| WHAT THE TASK REQUIRES |
Please show every line in the entries below that includes the word "Wolfenbüttel".

......

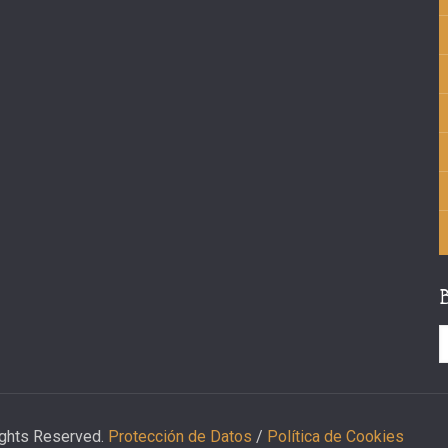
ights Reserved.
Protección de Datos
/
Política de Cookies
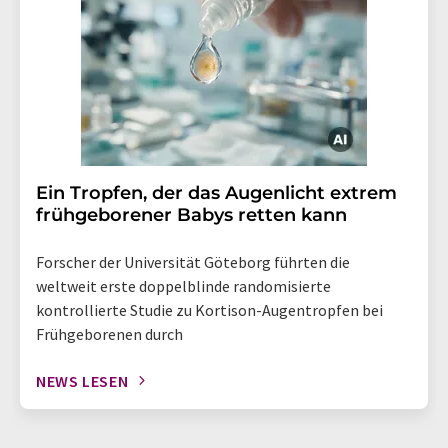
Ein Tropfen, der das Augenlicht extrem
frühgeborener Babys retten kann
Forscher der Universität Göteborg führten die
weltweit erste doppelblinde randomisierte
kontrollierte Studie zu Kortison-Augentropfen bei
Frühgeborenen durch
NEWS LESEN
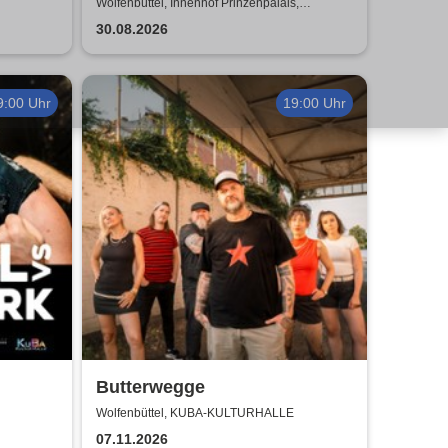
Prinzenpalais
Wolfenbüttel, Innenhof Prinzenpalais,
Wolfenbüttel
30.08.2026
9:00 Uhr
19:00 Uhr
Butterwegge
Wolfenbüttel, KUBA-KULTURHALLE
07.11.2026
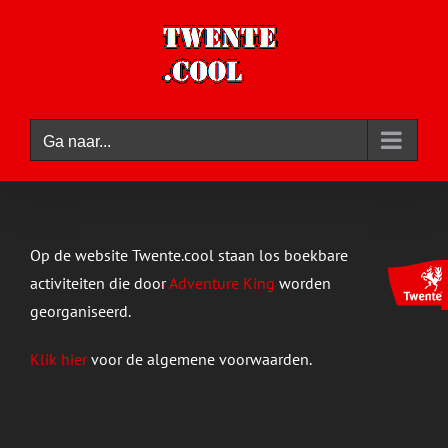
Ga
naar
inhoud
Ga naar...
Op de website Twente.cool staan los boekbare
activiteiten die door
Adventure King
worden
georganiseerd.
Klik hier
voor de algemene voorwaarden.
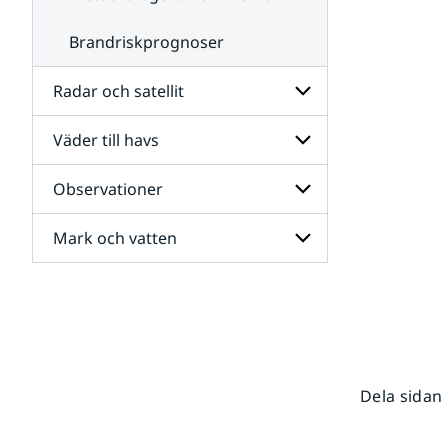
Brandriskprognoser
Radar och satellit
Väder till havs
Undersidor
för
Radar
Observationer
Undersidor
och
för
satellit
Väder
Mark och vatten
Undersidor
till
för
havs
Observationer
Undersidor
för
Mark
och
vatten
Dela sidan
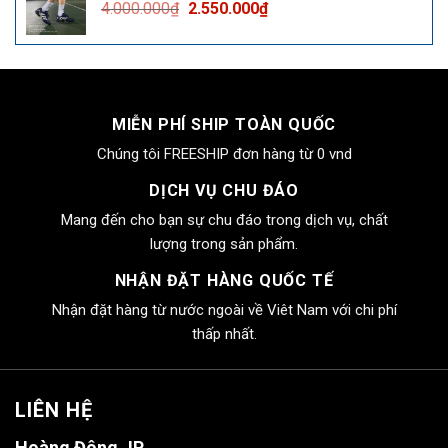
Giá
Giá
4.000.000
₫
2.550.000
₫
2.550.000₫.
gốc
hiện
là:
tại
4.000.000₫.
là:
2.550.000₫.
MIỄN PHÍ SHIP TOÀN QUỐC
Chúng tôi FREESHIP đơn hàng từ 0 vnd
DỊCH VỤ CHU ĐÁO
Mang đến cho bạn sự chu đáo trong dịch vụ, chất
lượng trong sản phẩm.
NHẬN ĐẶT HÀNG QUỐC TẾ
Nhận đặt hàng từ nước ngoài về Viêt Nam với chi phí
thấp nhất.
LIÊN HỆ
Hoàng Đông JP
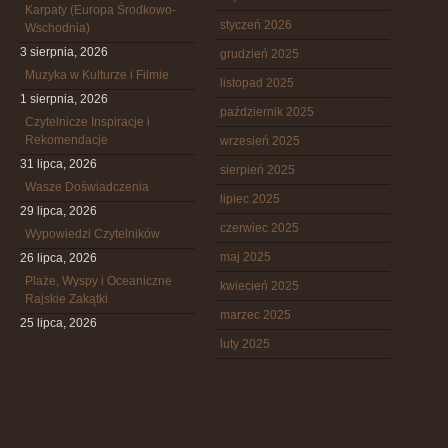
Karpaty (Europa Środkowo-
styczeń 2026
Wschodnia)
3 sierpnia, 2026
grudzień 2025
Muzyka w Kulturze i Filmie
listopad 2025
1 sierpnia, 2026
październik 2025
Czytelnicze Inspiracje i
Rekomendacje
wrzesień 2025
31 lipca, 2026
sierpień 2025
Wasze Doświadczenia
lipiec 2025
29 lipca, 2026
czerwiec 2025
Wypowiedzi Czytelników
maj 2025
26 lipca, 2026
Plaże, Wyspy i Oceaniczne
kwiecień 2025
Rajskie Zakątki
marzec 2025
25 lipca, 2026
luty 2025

......

| WRITTEN SOLUTION |
Wolfenbüttel, Innenhof Prinzenpalais,
Wolfenbüttel
Wolfenbüttel, KUBA-KULTURHALLE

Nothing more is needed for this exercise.